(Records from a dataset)

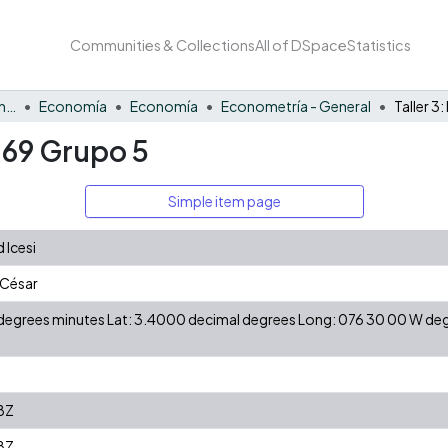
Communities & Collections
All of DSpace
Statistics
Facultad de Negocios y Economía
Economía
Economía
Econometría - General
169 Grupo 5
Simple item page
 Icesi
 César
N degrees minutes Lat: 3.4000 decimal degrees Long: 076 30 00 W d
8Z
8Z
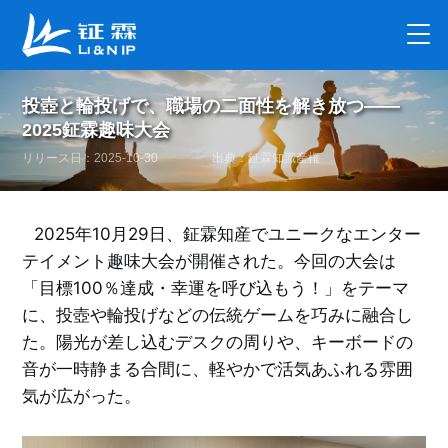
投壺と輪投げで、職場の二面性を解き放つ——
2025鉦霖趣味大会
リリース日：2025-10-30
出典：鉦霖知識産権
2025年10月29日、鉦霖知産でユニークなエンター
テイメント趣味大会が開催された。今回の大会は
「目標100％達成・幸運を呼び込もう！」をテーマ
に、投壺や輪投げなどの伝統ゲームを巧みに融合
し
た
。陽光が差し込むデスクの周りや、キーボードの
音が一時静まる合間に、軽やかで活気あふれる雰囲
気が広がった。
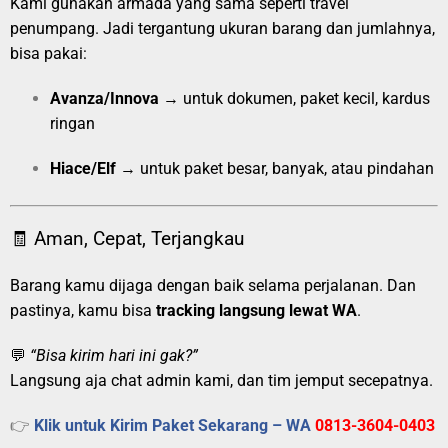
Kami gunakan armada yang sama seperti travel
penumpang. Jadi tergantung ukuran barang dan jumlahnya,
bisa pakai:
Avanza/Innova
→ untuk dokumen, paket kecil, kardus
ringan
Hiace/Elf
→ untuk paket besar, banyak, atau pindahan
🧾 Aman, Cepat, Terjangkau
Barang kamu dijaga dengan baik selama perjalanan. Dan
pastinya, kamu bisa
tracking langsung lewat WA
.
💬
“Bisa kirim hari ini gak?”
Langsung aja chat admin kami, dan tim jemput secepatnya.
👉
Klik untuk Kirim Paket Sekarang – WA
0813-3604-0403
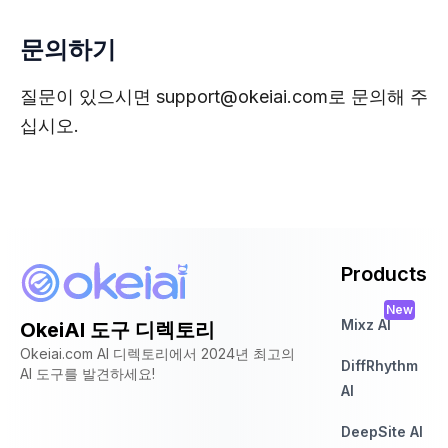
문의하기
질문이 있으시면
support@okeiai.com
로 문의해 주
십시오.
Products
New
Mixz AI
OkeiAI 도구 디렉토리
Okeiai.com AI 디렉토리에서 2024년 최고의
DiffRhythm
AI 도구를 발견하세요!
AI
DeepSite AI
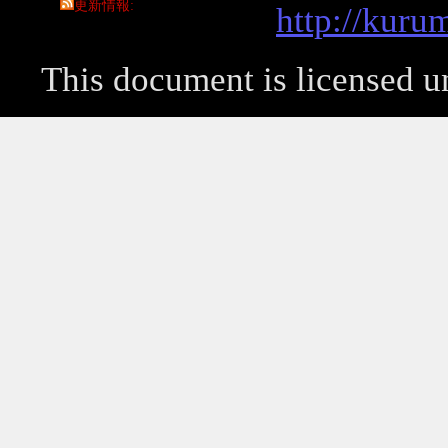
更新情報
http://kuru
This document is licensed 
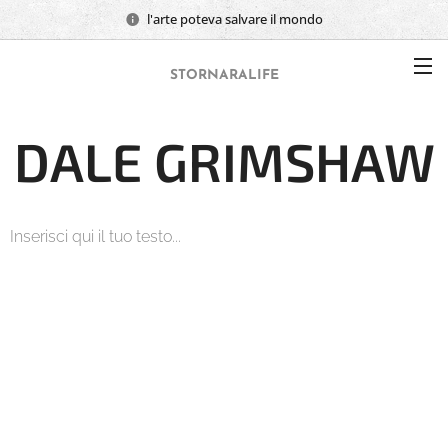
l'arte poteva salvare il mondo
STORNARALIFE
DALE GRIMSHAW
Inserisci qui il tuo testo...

▸ Aim of the exercise: Write out all of the lines above again without the pictures, swapping every "Economía" for "Economics" and leaving the rest unchanged.

▸ Solution:
Communities & Collections
All of DSpace
Statistics
Facultad de Negocios y Economics
Economics
Economics
Econometría - General
169 Grupo 5
Simple item page
 Icesi
 César
N degrees minutes Lat: 3.4000 decimal degrees Long: 076 30 00 W d
8Z
8Z
投壺と輪投げで、職場の二面性を解き放つ——
2025鉦霖趣味大会
リリース日：2025-10-30
出典：鉦霖知識産権
2025年10月29日、鉦霖知産でユニークなエンター
テイメント趣味大会が開催された。今回の大会は
「目標100％達成・幸運を呼び込もう！」をテーマ
に、投壺や輪投げなどの伝統ゲームを巧みに融合
し
た
。陽光が差し込むデスクの周りや、キーボードの
音が一時静まる合間に、軽やかで活気あふれる雰囲
気が広がった。
Kami gunakan armada yang sama seperti travel
penumpang. Jadi tergantung ukuran barang dan jumlahnya,
bisa pakai:
Avanza/Innova
→ untuk dokumen, paket kecil, kardus
ringan
Hiace/Elf
→ untuk paket besar, banyak, atau pindahan
🧾 Aman, Cepat, Terjangkau
Barang kamu dijaga dengan baik selama perjalanan. Dan
pastinya, kamu bisa
tracking langsung lewat WA
.
💬
“Bisa kirim hari ini gak?”
Langsung aja chat admin kami, dan tim jemput secepatnya.
👉
Klik untuk Kirim Paket Sekarang – WA
0813-3604-0403
문의하기
질문이 있으시면
support@okeiai.com
로 문의해 주
십시오.
Products
New
Mixz AI
OkeiAI 도구 디렉토리
Okeiai.com AI 디렉토리에서 2024년 최고의
DiffRhythm
AI 도구를 발견하세요!
AI
DeepSite AI
更新情報
http://kuru
This document is licensed 
l'arte poteva salvare il mondo
STORNARALIFE
DALE GRIMSHAW
Inserisci qui il tuo testo...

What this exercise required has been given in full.